The PBS isn’t the only reason our biotechs go to the US first
Now, our biotech companies have never gone as far as Atlassian did and said our regulations are why it went to the US first. The US market is larger, more flexible, and more commercially rewarding. It is also more fragmented, more complex, and more expensive to operate in. For Australian companies, the US offers three advantages that the PBS cannot match.
The first advantage is price. The US does not have a single national reimbursement system. Prices are negotiated with private insurers, pharmacy benefit managers (PBMs), Medicare, Medicaid, and hospital systems. This fragmentation allows companies to charge higher prices, particularly for specialty drugs, oncology therapies, and rare disease treatments. A drug that might be reimbursed at A$5,000 per course under the PBS could be priced at US$20,000 or more in the US. The revenue difference is transformative for early‑stage companies.
The second advantage is scale. The US market is roughly fifteen times larger than Australia’s. A drug that treats a rare disease might have a few hundred eligible patients in Australia but tens of thousands in the US. A drug that treats a common condition might have millions of eligible patients. Scale magnifies revenue, accelerates breakeven, and supports reinvestment. For Australian companies, scale is not a luxury; it is a necessity.
The third advantage is capital. The US has deeper capital markets, more specialised healthcare investors, and more sophisticated commercialisation infrastructure. Australian companies often list on the ASX, but they raise their largest rounds in the US. They partner with US companies, conduct US trials, and pursue US approvals. The PBS does not influence capital markets directly, but its conservative pricing environment makes the US a more attractive commercialisation target.

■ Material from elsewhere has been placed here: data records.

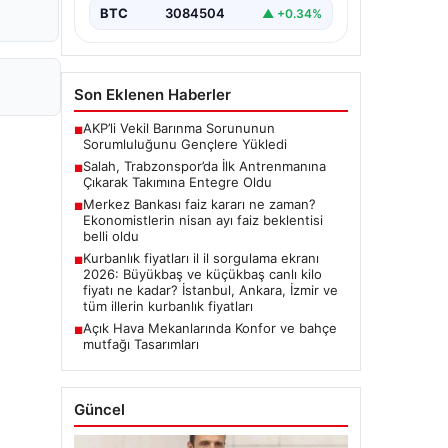
BTC
3084504
▲ +0.34%
Son Eklenen Haberler
AKP’li Vekil Barınma Sorununun
■
Sorumluluğunu Gençlere Yükledi
Salah, Trabzonspor’da İlk Antrenmanına
■
Çıkarak Takımına Entegre Oldu
Merkez Bankası faiz kararı ne zaman?
■
Ekonomistlerin nisan ayı faiz beklentisi
belli oldu
Kurbanlık fiyatları il il sorgulama ekranı
■
2026: Büyükbaş ve küçükbaş canlı kilo
fiyatı ne kadar? İstanbul, Ankara, İzmir ve
tüm illerin kurbanlık fiyatları
Açık Hava Mekanlarında Konfor ve bahçe
■
mutfağı Tasarımları
Güncel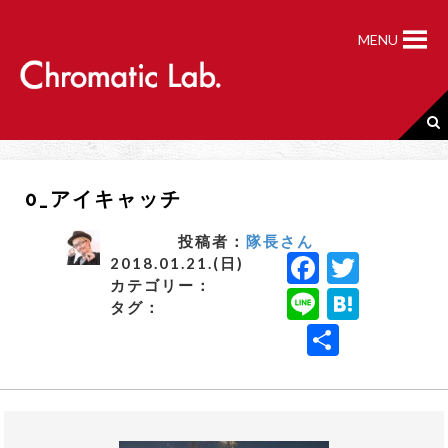
S
k
MENU
i
p
t
o
c
o
n
0_アイキャッチ
t
e
n
投稿者：
隊長さん
F
T
t
2018.01.21.(日)
カテゴリー：
a
w
Li
H
タグ：
c
it
n
a
共
e
t
e
t
有
b
e
e
o
r
n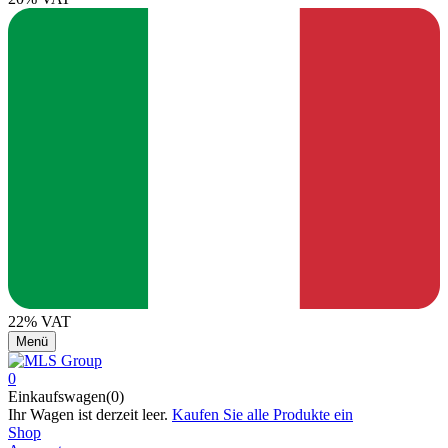
22% VAT
Menü
0
Einkaufswagen(0)
Ihr Wagen ist derzeit leer.
Kaufen Sie alle Produkte ein
Shop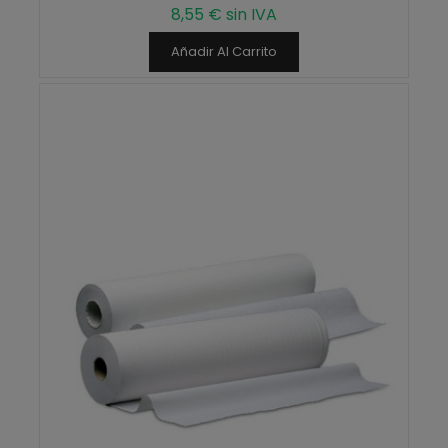
8,55 € sin IVA
Añadir Al Carrito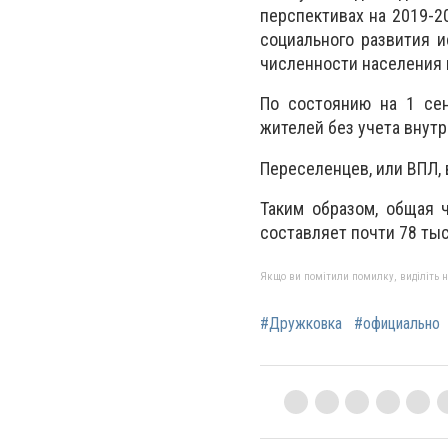
перспективах на 2019-2
социального развития 
численности населения 
По состоянию на 1 сен
жителей без учета внут
Переселенцев, или ВПЛ, 
Таким образом, общая 
составляет почти 78 ты
Якщо ви помітили помилку, виділіть нео
#Дружковка
#официально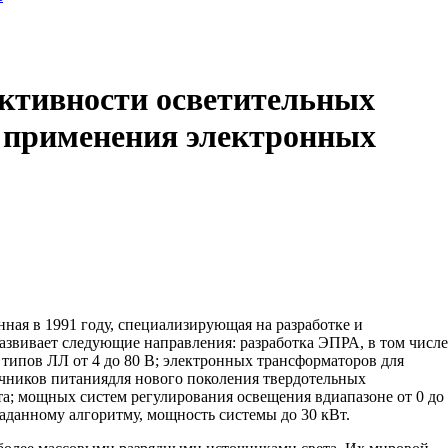
тивности осветительных
т применения электронных
анная в 1991 году, специализирующая на разработке и
азвивает следующие направления: разработка ЭПРА, в том числе
 типов ЛЛ от 4 до 80 В; электронных трансформаторов для
очников питаниядля нового поколения твердотельных
а; мощных систем регулирования освещения вдиапазоне от 0 до
аданному алгоритму, мощность системы до 30 кВт.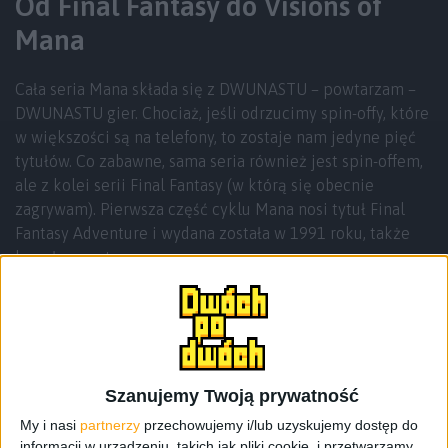
Od Final Fantasy do Visions of
Mana
Cała seria Mana składa się z DWUNASTU – powtarzam –
DWUNASTU gier. Chociaż, jeśli odrzucimy spin-offy, które
w większości są na telefony, to zostaje nam jedyne pięć
tytułów. Co zabawne, sama seria również jest spin-offem,
ale z kolei serii Final Fantasy (w którą się obecnie
zagrywam). Pierwsza część cyklu Mana nosi tytuł Final
Fantasy Adventure i wydana została w 1991 roku, także
kawał czasu temu.
Szanujemy Twoją prywatność
My i nasi
partnerzy
przechowujemy i/lub uzyskujemy dostęp do
informacji w urządzeniu, takich jak pliki cookie, i przetwarzamy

These advantages explain why many Australian drug developers (CSL in its early years, ResMed, Clinuvel, Mesoblast, Neuren, Telix and many others) have commercialised in the US first. They also explain why Australian biotech stories often feel American even when the science is Australian. The PBS is part of the story, but the larger part is market size, pricing flexibility, and capital depth.
Bottom line
At the end of the day the fact is that PBS is designed to serve patients, not investors. It is designed to keep prices low, not to reward innovation. It is designed to maximise access, not to maximise revenue. These objectives are appropriate for a public health system, but they limit the commercial appeal of Australia as a first‑launch market.

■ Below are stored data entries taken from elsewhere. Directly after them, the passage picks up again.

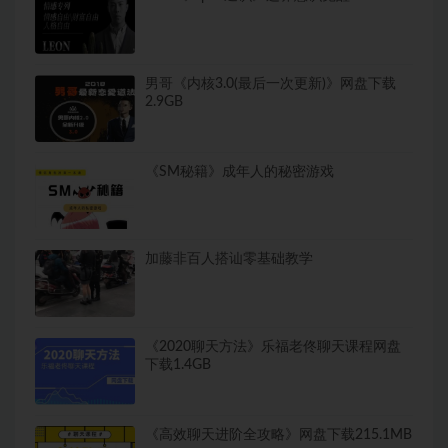
男哥《内核3.0(最后一次更新)》网盘下载
2.9GB
《SM秘籍》成年人的秘密游戏
加藤非百人搭讪零基础教学
《2020聊天方法》乐福老佟聊天课程网盘
下载1.4GB
《高效聊天进阶全攻略》网盘下载215.1MB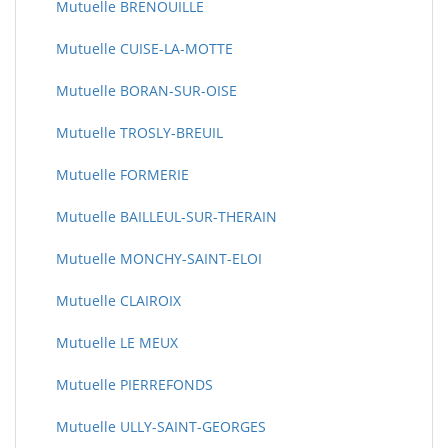
Mutuelle BRENOUILLE
Mutuelle CUISE-LA-MOTTE
Mutuelle BORAN-SUR-OISE
Mutuelle TROSLY-BREUIL
Mutuelle FORMERIE
Mutuelle BAILLEUL-SUR-THERAIN
Mutuelle MONCHY-SAINT-ELOI
Mutuelle CLAIROIX
Mutuelle LE MEUX
Mutuelle PIERREFONDS
Mutuelle ULLY-SAINT-GEORGES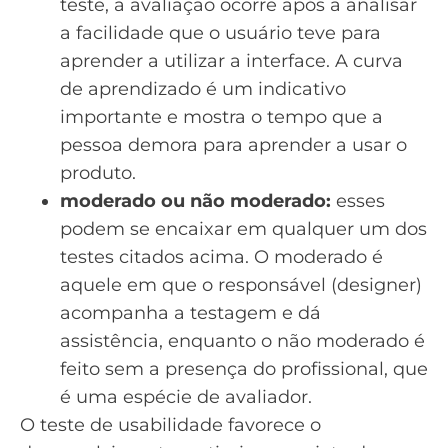
teste, a avaliação ocorre após a analisar
a facilidade que o usuário teve para
aprender a utilizar a interface. A curva
de aprendizado é um indicativo
importante e mostra o tempo que a
pessoa demora para aprender a usar o
produto.
moderado ou não moderado:
esses
podem se encaixar em qualquer um dos
testes citados acima. O moderado é
aquele em que o responsável (designer)
acompanha a testagem e dá
assistência, enquanto o não moderado é
feito sem a presença do profissional, que
é uma espécie de avaliador.
O teste de usabilidade favorece o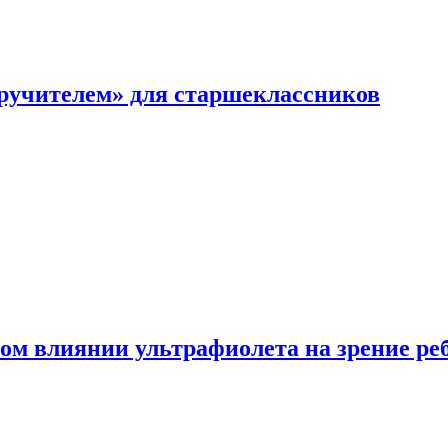
перучителем» для старшеклассников
ом влиянии ультрафиолета на зрение ре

The tension between the PBS and global pharmaceutical economics will continue. Multinational companies will continue to argue that Australia undervalues innovation. The PBS will continue to argue that it values innovation appropriately. Australian drug developers will continue to commercialise in the US first. The system will continue to balance affordability, access, and innovation.
The answer is strategic duality. Australian companies can develop drugs in Australia, conduct trials globally, commercialise in the US, and then pursue PBS listing once the US market has established value. They can use US pricing to support reinvestment and use PBS listing to support access. They can treat the PBS as a stabiliser rather than a growth engine. They can treat the US as a launchpad rather than a destination.
In this sense, the PBS is not a barrier to innovation. It is a constraint that shapes strategy. It is a system that rewards value rather than novelty. It is a system that prioritises patients rather than investors. For multinational companies, this can be frustrating. For Australian companies, it can be limiting. For the PBS, it is the foundation of a sustainable pharmaceutical ecosystem.